In other legislation our Government introduced in recent days, we are working to tighten laws surrounding activities that an increasing majority of Canadians undertake each and every day…email, Internet and cell phone use.
Email and wireless “spam” is not just an annoyance. It discourages the use of electronic commerce, undermines privacy and increases the risk of identity theft and fraud. It also poses a significant expense for businesses that must use precious resources to minimize the risks associated with spam.
Among other measures, Bill C-28 proposes fines for sending false and misleading email, and for attempts to steal personal information. It would also allow for civil action against those who violate the law.
To complement these measures, our Government simultaneously introduced Bill C-29 to safeguard Canadians’ personal information. This legislation protects consumers from identity theft and privacy breaches. Yet it also encourages continued growth of businesses in the digital economy by strengthening trust and confidence in their ability to secure the personal information they must collect to serve their clients.

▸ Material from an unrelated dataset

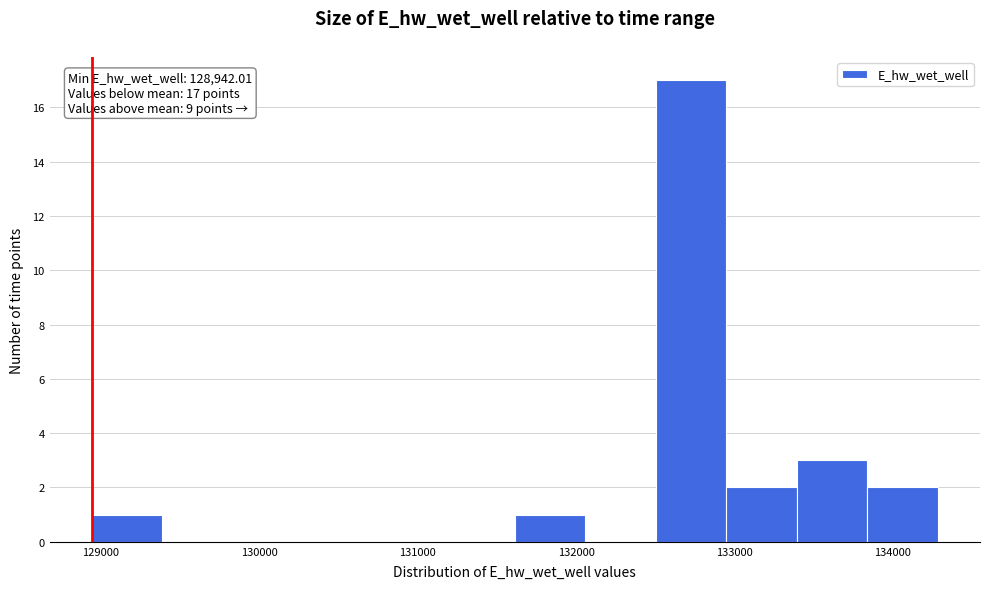

Which range on the x-axis has the tallest bar?

132500 to 132900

A key proposal in the legislation requires organizations to notify affected individuals of data breaches. It also strengthens law enforcement and security investigations.
Both bills are the result of extensive consultations with a wide range of stakeholders, including business, consumer and privacy advocates, the Privacy Commissioner of Canada, provincial governments and law enforcement authority.
The online marketplace and the digital economy are playing an increasing role in our every day lives and in the prosperity of Canada’s economy. It’s imperative that our laws keep pace.